Gadget Malaise

One thing I always try to keep in mind when trolling the Internet, magazines, newspapers, and random cocktail napkins found in the gutters of the world for something to read while I drink my coffee in the morning is this: Writers need something to write about. Even I, sitting here in my secret underground bunker with crates full of cheap Canadian whisky stacked up around me, wake up every now and then and decide I need to update this blog (like, say, this morning) and stew for a few moments wondering what in the world I can write about. This makes me deeply suspicious of a lot of media; there’s a lot of doom and gloom and alarmism out there, but I suspect a lot of it has to do with the need for content and the fact that pessimism always sells better (IMHO – YMMV).

Recently, I was reading about the supposed “rapid generation gaps” we’re experiencing, wherein every set of kids learn a whole host of technologies that their older siblings, merely five years older, are completely unfamiliar with.  For example, people of my generation grabbed onto e-mail with gusto in the 1990s and haven’t let go since, but the generations that followed us view e-mail as a business thing for the old folks, and spend their time texting or IMing or, who knows, inserting their souls into cyberspace and interacting in The Matrix.

Sidenote: By using the words “cyberspace” and “Matrix” in that sentence, I have dated myself dangerously, and the kids are now cheerfully mocking me on IRC channels I’ll never hear about.

I don’t doubt the truth in that article: I’ve seen with my own eyes how people 10 years younger than me use technology differently, and people 10 years younger than them use it differently from them, and so on. Technology is evolving rapidly and kids will be in the forefront of it because unlike folks my age, its kids who by and large use these new technologies at first. When I was a kid, all technology trickled down from my parents. Today it’s the kids who want the new phones, the new media players, the new game systems. So, sure. By the time I’m old enough to retire, there will likely be a baffling array of technological gadgets I can’t comprehend.

But here’s the thing: So what?

Who cares if 10-year olds are communicating using gadgets I’ve never seen and probably couldn’t figure out how to use? They are ten. I will never wish to speak with them.

This is a general rule of thumb I apply to everything like this. If a group of people are using a technology or tool to socialize, I ask myself: Do I really want to hang out and communicate with them? If the answer is “no” (and it almost always is, as I am misanthropic) then I cease to care about whatever it is we’re talking about. This works out much better than you might imagine.
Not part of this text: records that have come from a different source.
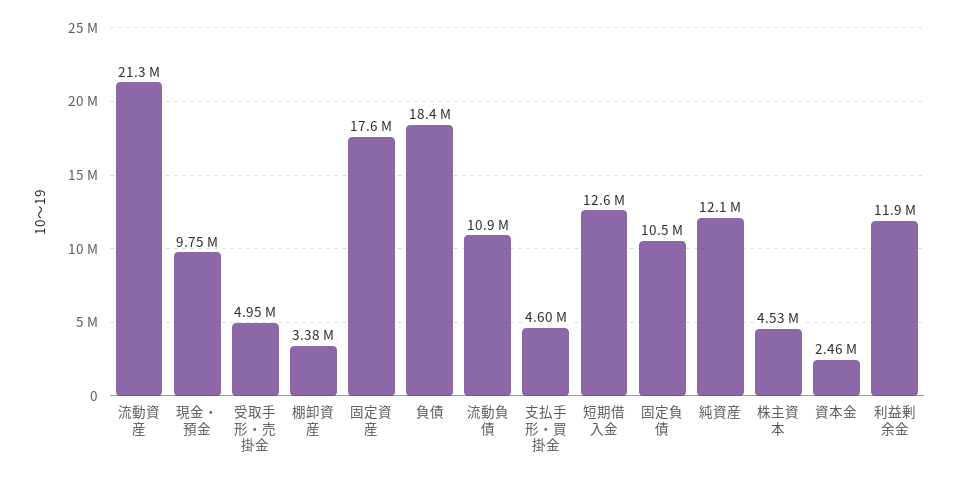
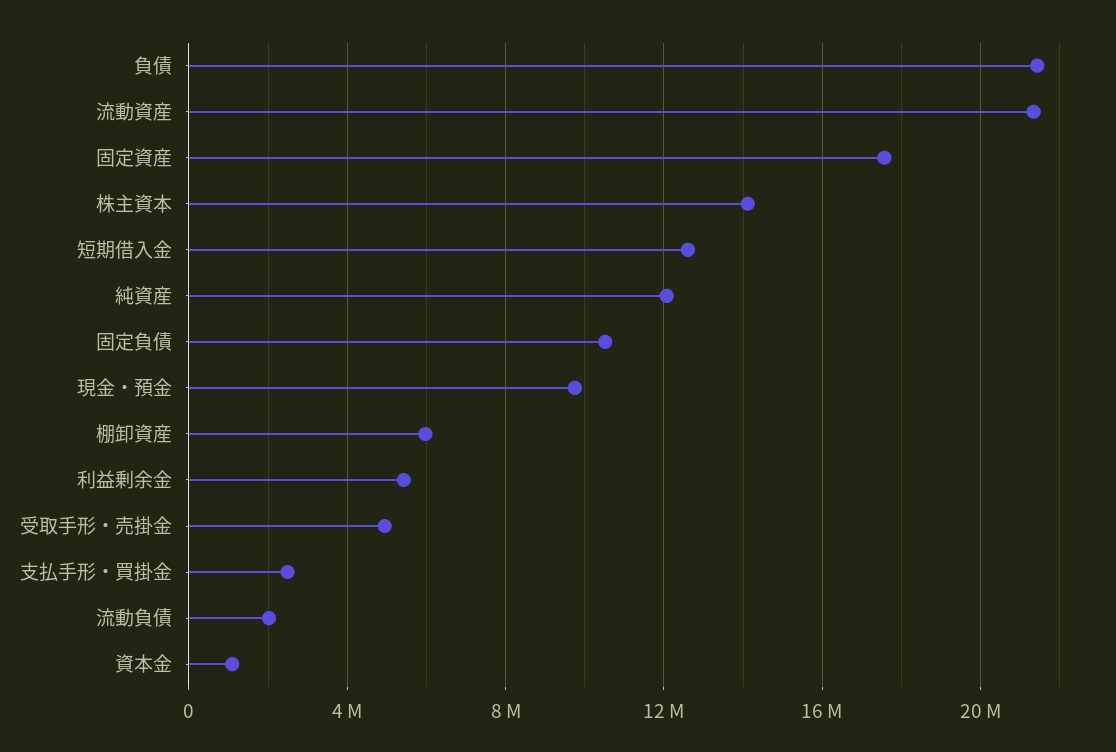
  {
    "流動資産": 21300000,
    "現金・預金": 9750000,
    "受取手形・売掛金": 4950000,
-   "棚卸資産": 3380000,
+   "棚卸資産": 6000000,
    "固定資産": 17600000,
-   "負債": 18400000,
+   "負債": 21500000,
-   "流動負債": 10900000,
+   "流動負債": 2000000,
-   "支払手形・買掛金": 4600000,
+   "支払手形・買掛金": 2500000,
    "短期借入金": 12600000,
    "固定負債": 10500000,
    "純資産": 12100000,
-   "株主資本": 4530000,
+   "株主資本": 14000000,
-   "資本金": 2460000,
+   "資本金": 1000000,
-   "利益剰余金": 11900000
+   "利益剰余金": 5500000
  }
There is, I think, a general fear of growing old and becoming dumb, fueled by the rapid pace of change and the fact that people my age have vivid memories (possibly from yesterday, literally) of having to painfully show our parents or grandparents how to use what we consider simple technologies, like the television after the recent digital signal switchover. We’re used to being the smug hippies who know everything, and it terrifies us that we might one day be sitting in puzzled humility while a cretinous child who doesn’t know anything about good booze or classic pornography smugly teaches us how to use our Teleportation Stick or whatever. Of course, it’s entirely possible to live a full and happy life without knowing anything about the latest gadgets (hell, I’ve been doing it since I was a teenager), it’s just a fear of being left behind that drives this kind of insanity.
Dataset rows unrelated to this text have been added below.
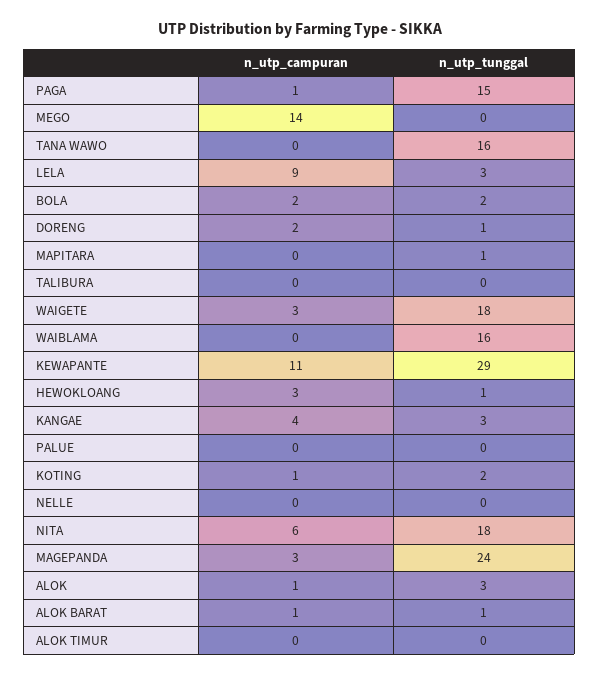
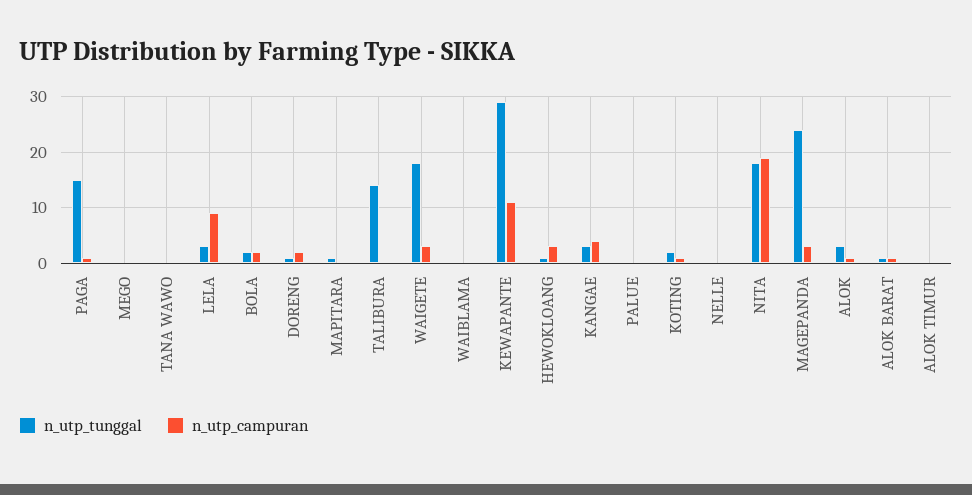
  {
    "n_utp_campuran": {
      "PAGA": 1,
-     "MEGO": 14,
+     "MEGO": 0,
      "TANA WAWO": 0,
      "LELA": 9,
      "BOLA": 2,
      "DORENG": 2,
      "MAPITARA": 0,
      "TALIBURA": 0,
      "WAIGETE": 3,
      "WAIBLAMA": 0,
      "KEWAPANTE": 11,
      "HEWOKLOANG": 3,
      "KANGAE": 4,
      "PALUE": 0,
      "KOTING": 1,
      "NELLE": 0,
-     "NITA": 6,
+     "NITA": 20,
      "MAGEPANDA": 3,
      "ALOK": 1,
      "ALOK BARAT": 1,
      "ALOK TIMUR": 0
    },
    "n_utp_tunggal": {
      "PAGA": 15,
      "MEGO": 0,
-     "TANA WAWO": 16,
+     "TANA WAWO": 0,
      "LELA": 3,
      "BOLA": 2,
      "DORENG": 1,
      "MAPITARA": 1,
-     "TALIBURA": 0,
+     "TALIBURA": 15,
      "WAIGETE": 18,
-     "WAIBLAMA": 16,
+     "WAIBLAMA": 0,
      "KEWAPANTE": 29,
      "HEWOKLOANG": 1,
      "KANGAE": 3,
      "PALUE": 0,
      "KOTING": 2,
      "NELLE": 0,
      "NITA": 18,
      "MAGEPANDA": 24,
      "ALOK": 3,
      "ALOK BARAT": 1,
      "ALOK TIMUR": 0
    }
  }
Which brings me to a gadget that makes me leaden with boredom despite what the marketing droids want me to believe: 3D Television. If there is a more useless upgrade in the universe, I am not aware of it. While 3D visuals are kind of fun, and I don’t mind wearing stupid glasses, say, once every decade, the fact is I can’t imagine anyone who wants 3D television. But the electronics industries fear nothing like the end of a constant upgrade-cycle; I’m convinced one of the reasons for the fierce resistance to MP3s as a standard digital music format had nothing to do with DRM or quality issues, but rather the simple fact that MP3s can be played on any device these days, so you may never have to purchase another music content delivery item (a CD, for example) or a content decoder (a CD player, for example). For the last 30 years there’s been a constant stream of upgrades that people have bought, and now, there’s little reason to. But I digress.

The point is, no matter how hard they try, no one will convince me that I must have 3D TV or risk being irrelevant to society. I already am irrelevant to society, in that sense of the term. I don’t need wacky glasses to prove that. And so it goes.

4 Comments

  1. Loretta Ross

    Now, I think I’d like a Teleportation Stick! Will it get me to work without a 45-minute drive over bad roads in the winter? Three-D TV, though, sounds like a migraine waiting to happen.

  2. jsomers (Post author)

    Loretta: The Teleportation Stick will get *most* of you there without the 45-minute commute. BUt I can’t guarantee it’ll be the important parts.

  3. Hapy

    Yup, got to see 3D television in action at CES in Vegas last week. Very cool technology, but just because you can, doesn’t mean you should. Where’s my holographic TV??!!?

  4. Loretta Ross

    The sad thing is, I don’t think my bosses would care.